"""

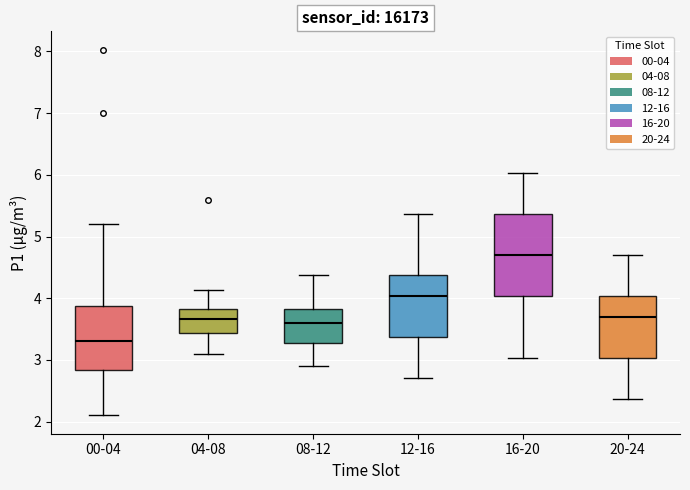

Reading left to right, transcribe this box plot: for each box, give where its median line is, the range the box spans, and where its two whiskers end, as read against the y-axis. The values are not printed on the chart, so give them approximately, as read against the axis.

00-04: median 3.3, box 2.8 to 3.9, whiskers 2.1 to 5.2
04-08: median 3.7, box 3.4 to 3.8, whiskers 3.1 to 4.1
08-12: median 3.6, box 3.3 to 3.8, whiskers 2.9 to 4.4
12-16: median 4.0, box 3.4 to 4.4, whiskers 2.7 to 5.4
16-20: median 4.7, box 4.0 to 5.4, whiskers 3.0 to 6.0
20-24: median 3.7, box 3.0 to 4.0, whiskers 2.4 to 4.7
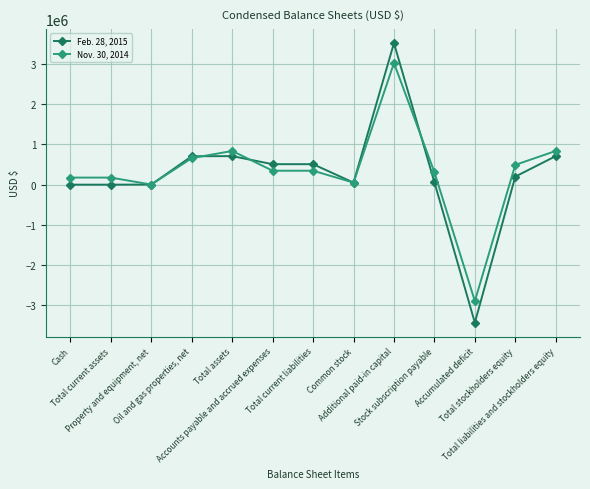

After their last crossing, which series has the higher values: Feb. 28, 2015 or Nov. 30, 2014?

Nov. 30, 2014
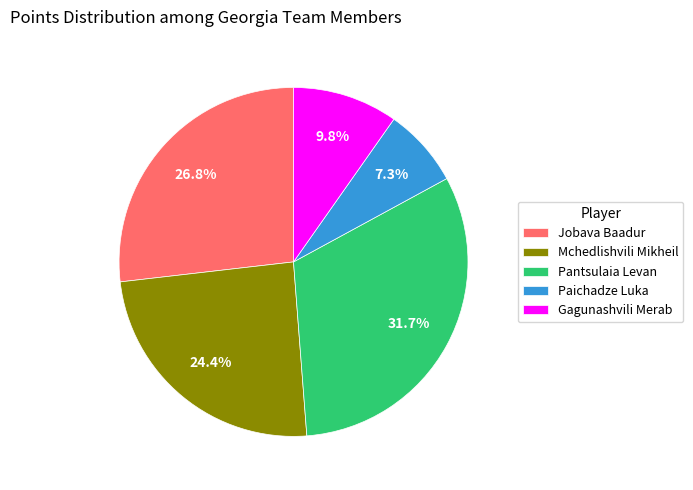

To the nearest percent, what is the average slice percentage?

20%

"""

Tally the lines of the data above that contain the word "left". Give only the number.

1